About
Subscribe

Decision pending on Telkom settlement

Staff Writer
By Staff Writer, ITWeb
Johannesburg, 17 Jul 2013
Telkom and the Competition Commission have been congratulated for a settlement that avoided litigation.
Telkom and the Competition Commission have been congratulated for a settlement that avoided litigation.

The Competition Tribunal has yet to hand down a decision as to whether it will accept a deal between Telkom and the Competition Commission that will see the telco implement a functional split into two.

However, the tribunal has congratulated the parties for a speedy and creative resolution, which brought the matter to a conclusion without lengthy litigation, says a tribunal insider who cannot be named. The previous case against Telkom took 13 years to resolve and resulted in a R499 million fine after it was finally settled.

The settlement agreement was being heard by the tribunal this morning.

Under the non-confidential settlement agreement, Telkom has agreed that, within six months of the agreement being confirmed, it will functionally separate its wholesale and business, and implement a pricing regime that will regulate transactions between the two entities.

The deal is aimed at providing other parties, which source services from Telkom, with transparency. Telkom will also implement wholesale and retail pricing commitments for the next five years that should yield R875 million in savings.

Telkom will, over the 2014, 2015 and 2016 financial years, trim the price of wholesale services in areas such as undersea cable international lines, national high transmission lines, access to ADSL lines via the IP Connect service and Diginet leased-line access, as well as related retail products, Telkom's VPN Supreme and Internet Access.

The price reductions are weighted more heavily in favour of wholesale services, at a minimum of 70%, to bring about a more competitive market, says the commission in its statement. Telkom will also ensure any price reductions are not reversed in the 2017 and 2018 financial years.

Telkom CEO Sipho Maseko has said the commission wants an accounting separation between wholesale and retail, and wants the company to be transparent about how it prices its offerings. It wants Telkom to offer the same pricing to other providers as it does to its retail arm, he says, which would be the start of a split.

Admitting

Between June 2005 and July 2007, five complaints were submitted against Telkom to the Competition Commission by several Internet service providers (ISPs) and the Internet Service Providers' Association. The commission determined that Telkom was squeezing margins and acting in an anti-competitive manner.

Telkom has admitted that, during the complaint period, first-tier ISPs had to use Telkom's services to build or gain access to backbone networks, but that the pricing charged by Telkom was higher than it charged its own retail arm.

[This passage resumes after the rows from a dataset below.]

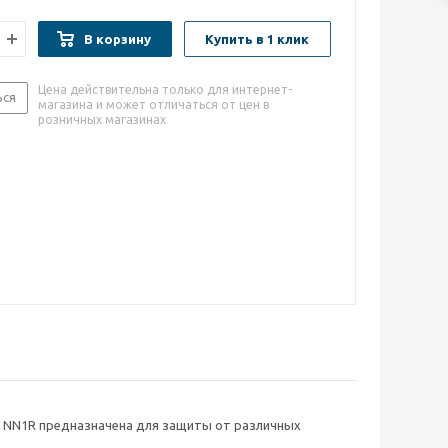
В корзину
Купить в 1 клик
Цена действительна только для интернет-
ься
магазина и может отличаться от цен в
розничных магазинах
G NN1R предназначена для защиты от различных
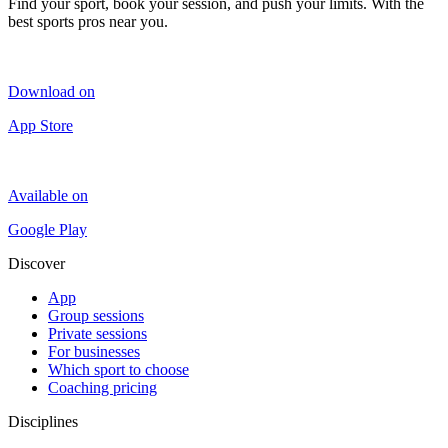
Find your sport, book your session, and push your limits. With the
best sports pros near you.
Download on
App Store
Available on
Google Play
Discover
App
Group sessions
Private sessions
For businesses
Which sport to choose
Coaching pricing
Disciplines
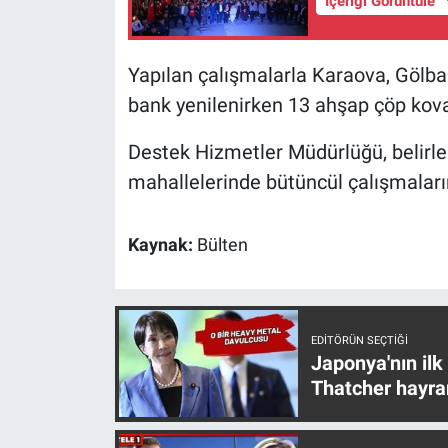
İçeriği Görüntüle
Nedir
Popüler
Yapılan çalışmalarla Karaova, Gölb
bank yenilenirken 13 ahşap çöp kovası
Programlar
Destek Hizmetler Müdürlüğü, belirlen
Sağlık
mahallelerinde bütüncül çalışmalar
Spor
Kaynak:
Bülten
Teknoloji
Türkiye'nin Geleceği
EDITÖRÜN SEÇTIĞI
Japonya'nın ilk
Türkiye'nin Gündemi
Thatcher hayra
Yerel Gündem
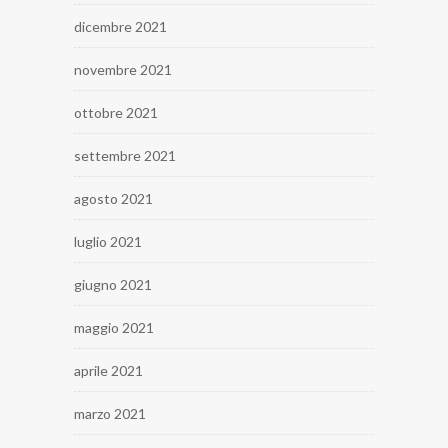
dicembre 2021
novembre 2021
ottobre 2021
settembre 2021
agosto 2021
luglio 2021
giugno 2021
maggio 2021
aprile 2021
marzo 2021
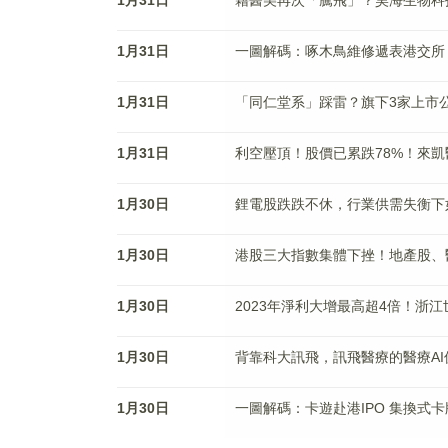
1月31日
藉醫美再次「騰飛」？昊海生物科
1月31日
一圖解碼：啄木鳥維修遞表港交所
1月31日
「同仁堂系」踩雷？旗下3家上市
1月31日
利空壓頂！股價已累跌78%！來
1月30日
鋰電股跌跌不休，行業供需失衡下
1月30日
港股三大指數集體下挫！地產股、
1月30日
2023年淨利大增最高超4倍！浙
1月30日
背靠科大訊飛，訊飛醫療的醫療A
1月30日
一圖解碼：卡遊赴港IPO 集換式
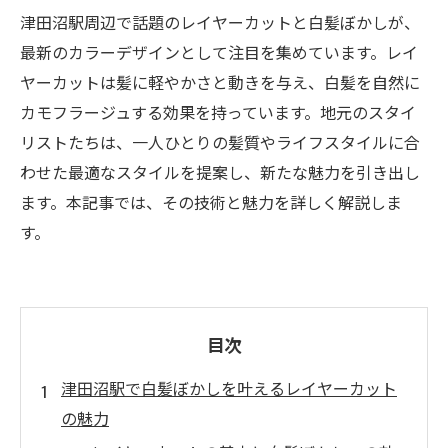
津田沼駅周辺で話題のレイヤーカットと白髪ぼかしが、
最新のカラーデザインとして注目を集めています。レイ
ヤーカットは髪に軽やかさと動きを与え、白髪を自然に
カモフラージュする効果を持っています。地元のスタイ
リストたちは、一人ひとりの髪質やライフスタイルに合
わせた最適なスタイルを提案し、新たな魅力を引き出し
ます。本記事では、その技術と魅力を詳しく解説しま
す。
目次
津田沼駅で白髪ぼかしを叶えるレイヤーカット
の魅力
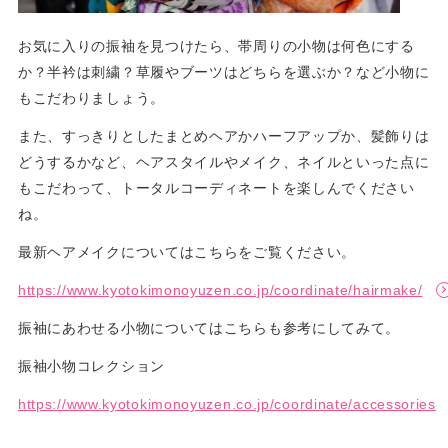
お気に入りの振袖を見つけたら、帯周りの小物は何色にする
か？半衿は刺繍？草履やブーツはどちらを選ぶか？など小物に
もこだわりましょう。
また、すっきりとしたまとめヘアかハーフアップか、髪飾りは
どうするかなど、ヘアスタイルやメイク、ネイルといった点に
もこだわって、トータルコーディネートを楽しんでください
ね。
最新ヘアメイクについてはこちらをご覧ください。
https://www.kyotokimonoyuzen.co.jp/coordinate/hairmake/
振袖にあわせる小物についてはこちらも参考にしてみて。
振袖小物コレクション
https://www.kyotokimonoyuzen.co.jp/coordinate/accessories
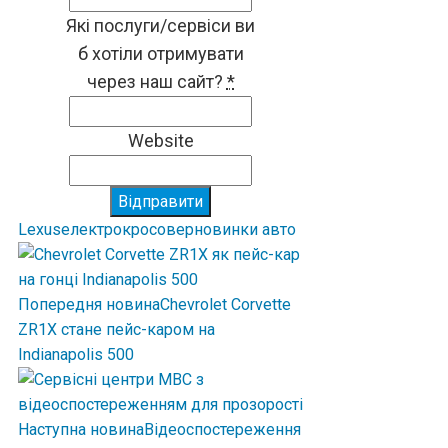
Які послуги/сервіси ви
б хотіли отримувати
через наш сайт?
*
Website
Відправити
Lexus
електрокросовер
новинки авто
Попередня новина
Chevrolet Corvette
ZR1X стане пейс-каром на
Indianapolis 500
Наступна новина
Відеоспостереження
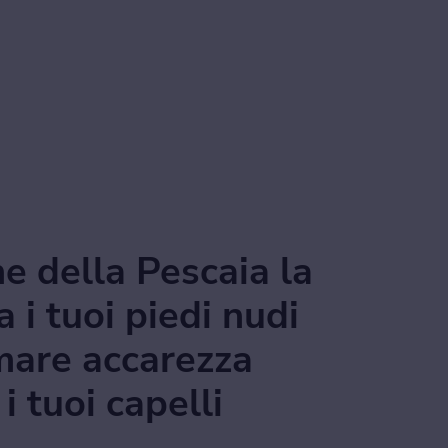
e della Pescaia la
a i tuoi piedi nudi
 mare accarezza
 tuoi capelli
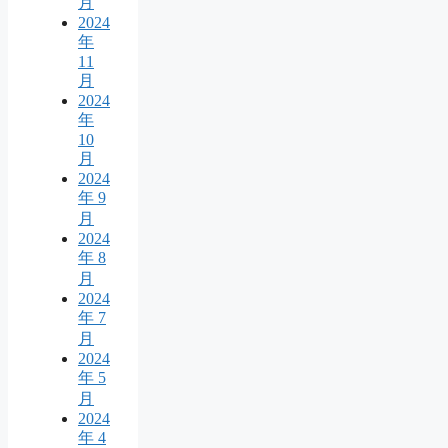
月
2024
年
11
月
2024
年
10
月
2024
年 9
月
2024
年 8
月
2024
年 7
月
2024
年 5
月
2024
年 4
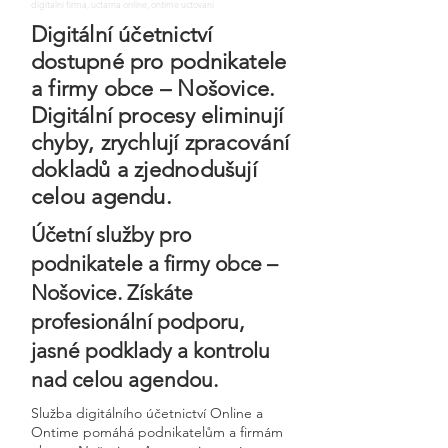
digitalni firma, uctarna online, ontime uctovani
Digitální účetnictví
dostupné pro podnikatele
a firmy obce – Nošovice.
Digitální procesy eliminují
chyby, zrychlují zpracování
dokladů a zjednodušují
celou agendu.
Účetní služby pro
podnikatele a firmy obce –
Nošovice. Získáte
profesionální podporu,
jasné podklady a kontrolu
nad celou agendou.
Služba digitálního účetnictví Online a
Ontime pomáhá podnikatelům a firmám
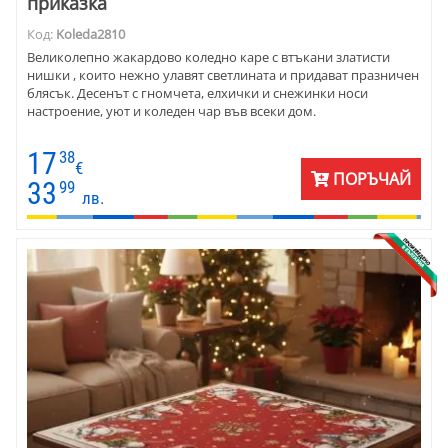
приказка
Код:
Koleda2810
Великолепно жакардово коледно каре с втъкани златисти
нишки , които нежно улавят светлината и придават празничен
блясък. Десенът с гномчета, елхички и снежинки носи
настроение, уют и коледен чар във всеки дом.
17
38
€
ПОРЪЧАЙ
33
99
лв.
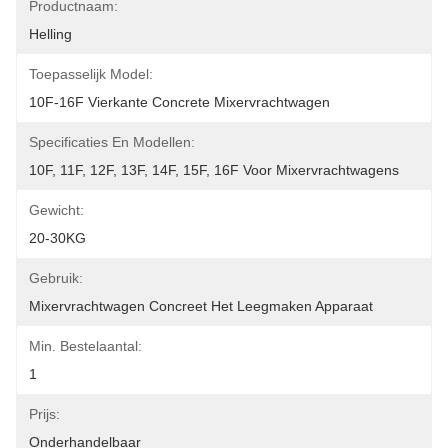
Productnaam:
Helling
Toepasselijk Model:
10F-16F Vierkante Concrete Mixervrachtwagen
Specificaties En Modellen:
10F, 11F, 12F, 13F, 14F, 15F, 16F Voor Mixervrachtwagens
Gewicht:
20-30KG
Gebruik:
Mixervrachtwagen Concreet Het Leegmaken Apparaat
Min. Bestelaantal:
1
Prijs:
Onderhandelbaar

The telco has agreed that Telkom Wholesale will provide other licensed operators with services at the same price that it provides to its retail arm. Components that are not provided to both parties will be offered at cost plus a "reasonable" return.

In addition, Telkom will implement a retail pricing that will ensure Telkom Retail does not practise margin squeeze to the detriment of other licensed operators.

Telkom will pay an "administrative" penalty of R200 million, which will be paid in three equal tranches, the first due when the agreement is confirmed. The second payment will be a year later and the third a year after the second payment.

Telkom will only comment on the merits of the agreement after the tribunal has confirmed it.